Así, lejos de la puesta en escena de las plazas, se llega, por fin, a las escaleras peatonales que, a mitad de la Entre Ríos al 500, conducen al Pasaje Tiburcio Padilla. Que no, no es el Pasaje homónimo del Centro; y no, no es en memoria del T. Padilla que figura en las listas de desaparecidxs; y no, no se inunda en tormenta a pesar de que su ubicación lo hace parecer un pozo; y sí, es bastante oscuro a la noche; pero no, no da miedo; aunque sí, como todo en estos días, parece que se está viniendo abajo, fijate las paredes con grietas y los vidrios rotos de esa casa abandonada; y sí, reúne a lxs adolescentes perdidos de las escuelas en las mañanas de escapadas clandestinas; y claro, también simula cobijo nocturno para los cuatro jóvenes que hacen de las escaleras su techo y que aspiran algo que de a ratos se confunde con su pan de cada día. El pasaje, de una cuadra, con una bandera argentina ya despintada del barandal y con un mural de fondo en el que todavía -debajo de los grafitis- es posible ver mosaiquitos que parecieron ser un diseño indigenista, aparece como aquello que está siempre ahí, aunque no se lo quiera mostrar.
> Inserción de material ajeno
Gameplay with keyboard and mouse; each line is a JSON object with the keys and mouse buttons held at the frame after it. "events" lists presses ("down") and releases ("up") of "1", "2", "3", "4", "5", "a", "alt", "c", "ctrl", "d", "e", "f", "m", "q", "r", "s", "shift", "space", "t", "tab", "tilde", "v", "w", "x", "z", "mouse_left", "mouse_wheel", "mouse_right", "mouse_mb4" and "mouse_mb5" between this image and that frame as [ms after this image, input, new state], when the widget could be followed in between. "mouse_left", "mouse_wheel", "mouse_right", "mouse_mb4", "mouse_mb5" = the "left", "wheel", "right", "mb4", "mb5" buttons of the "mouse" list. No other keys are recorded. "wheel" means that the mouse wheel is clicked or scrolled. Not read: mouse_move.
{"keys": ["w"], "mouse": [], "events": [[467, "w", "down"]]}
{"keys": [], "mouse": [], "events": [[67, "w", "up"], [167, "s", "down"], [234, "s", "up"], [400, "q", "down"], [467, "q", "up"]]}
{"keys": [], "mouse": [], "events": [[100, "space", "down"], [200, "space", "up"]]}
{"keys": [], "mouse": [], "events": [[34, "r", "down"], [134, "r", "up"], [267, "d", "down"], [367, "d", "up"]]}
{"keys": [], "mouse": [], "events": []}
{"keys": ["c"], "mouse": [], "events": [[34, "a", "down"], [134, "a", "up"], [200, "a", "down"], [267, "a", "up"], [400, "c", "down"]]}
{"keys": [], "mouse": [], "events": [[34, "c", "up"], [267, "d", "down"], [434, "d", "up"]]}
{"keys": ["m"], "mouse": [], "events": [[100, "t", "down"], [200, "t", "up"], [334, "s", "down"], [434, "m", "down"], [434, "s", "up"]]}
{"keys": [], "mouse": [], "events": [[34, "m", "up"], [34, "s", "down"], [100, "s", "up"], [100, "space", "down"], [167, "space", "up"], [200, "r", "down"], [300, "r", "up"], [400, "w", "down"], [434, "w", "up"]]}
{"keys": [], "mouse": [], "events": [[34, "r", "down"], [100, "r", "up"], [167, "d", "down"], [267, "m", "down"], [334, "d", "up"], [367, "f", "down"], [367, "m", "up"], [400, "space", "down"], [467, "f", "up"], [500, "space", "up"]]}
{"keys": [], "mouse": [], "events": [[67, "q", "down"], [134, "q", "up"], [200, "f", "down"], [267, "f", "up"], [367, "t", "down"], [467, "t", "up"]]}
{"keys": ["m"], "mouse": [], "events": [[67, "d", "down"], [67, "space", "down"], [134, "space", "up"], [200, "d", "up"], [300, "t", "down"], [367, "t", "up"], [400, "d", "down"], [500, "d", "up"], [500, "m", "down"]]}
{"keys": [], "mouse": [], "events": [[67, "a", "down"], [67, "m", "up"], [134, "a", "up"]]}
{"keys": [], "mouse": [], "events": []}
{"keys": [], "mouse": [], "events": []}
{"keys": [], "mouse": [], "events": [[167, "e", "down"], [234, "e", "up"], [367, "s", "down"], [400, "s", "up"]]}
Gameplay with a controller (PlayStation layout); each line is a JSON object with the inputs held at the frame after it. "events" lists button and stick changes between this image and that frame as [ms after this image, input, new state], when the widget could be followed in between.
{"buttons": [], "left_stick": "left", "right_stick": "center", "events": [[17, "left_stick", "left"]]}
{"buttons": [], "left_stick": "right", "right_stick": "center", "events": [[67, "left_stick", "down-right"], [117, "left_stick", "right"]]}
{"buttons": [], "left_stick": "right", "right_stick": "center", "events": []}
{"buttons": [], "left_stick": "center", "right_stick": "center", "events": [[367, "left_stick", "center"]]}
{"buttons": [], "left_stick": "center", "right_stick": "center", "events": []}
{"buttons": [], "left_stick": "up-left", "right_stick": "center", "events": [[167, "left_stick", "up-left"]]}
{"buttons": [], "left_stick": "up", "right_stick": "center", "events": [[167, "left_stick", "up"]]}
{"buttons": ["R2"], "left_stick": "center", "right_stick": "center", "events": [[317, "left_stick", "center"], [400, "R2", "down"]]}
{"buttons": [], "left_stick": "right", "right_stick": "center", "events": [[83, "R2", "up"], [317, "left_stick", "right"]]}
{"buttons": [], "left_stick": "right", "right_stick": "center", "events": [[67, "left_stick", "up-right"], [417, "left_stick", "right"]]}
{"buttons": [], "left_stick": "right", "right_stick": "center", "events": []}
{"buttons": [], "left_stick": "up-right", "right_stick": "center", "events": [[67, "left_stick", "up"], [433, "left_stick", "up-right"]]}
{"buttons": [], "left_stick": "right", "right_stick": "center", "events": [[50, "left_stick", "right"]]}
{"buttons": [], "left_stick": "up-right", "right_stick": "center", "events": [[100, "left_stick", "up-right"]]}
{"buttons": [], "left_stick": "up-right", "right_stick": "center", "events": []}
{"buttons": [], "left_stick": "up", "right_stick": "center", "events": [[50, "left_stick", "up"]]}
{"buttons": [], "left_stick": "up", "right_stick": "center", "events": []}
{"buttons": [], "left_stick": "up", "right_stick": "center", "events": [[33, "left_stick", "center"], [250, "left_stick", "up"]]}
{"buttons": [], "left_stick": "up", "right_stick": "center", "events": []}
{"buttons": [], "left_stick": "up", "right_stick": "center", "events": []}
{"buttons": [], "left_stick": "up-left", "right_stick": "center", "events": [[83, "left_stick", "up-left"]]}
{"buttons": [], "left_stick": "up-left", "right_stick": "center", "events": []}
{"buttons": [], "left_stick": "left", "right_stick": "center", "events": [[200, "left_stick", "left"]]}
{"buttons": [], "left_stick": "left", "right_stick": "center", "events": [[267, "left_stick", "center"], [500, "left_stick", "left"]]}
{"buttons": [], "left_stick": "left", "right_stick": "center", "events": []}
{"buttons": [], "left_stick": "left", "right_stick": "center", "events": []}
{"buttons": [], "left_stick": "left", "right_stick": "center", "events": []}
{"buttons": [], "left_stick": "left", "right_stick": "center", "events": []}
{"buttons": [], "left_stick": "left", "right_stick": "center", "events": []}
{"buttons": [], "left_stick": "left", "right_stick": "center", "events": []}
Hoy, domingo de desolación, en tarde noche, aún ni rastro de jóvenes o adolescentes. El pasaje, vacío de autos, vacío de gente, es tierra libre para los gatos que se intuyen detrás de un concierto de maullidos. A mitad de cuadra, detrás de dos mandarinos –aquí no hay naranjos-, unas rejas negras anteceden la puerta de madera sobre la que se encuentra pegado un cartel. Ha terminado el recorrido.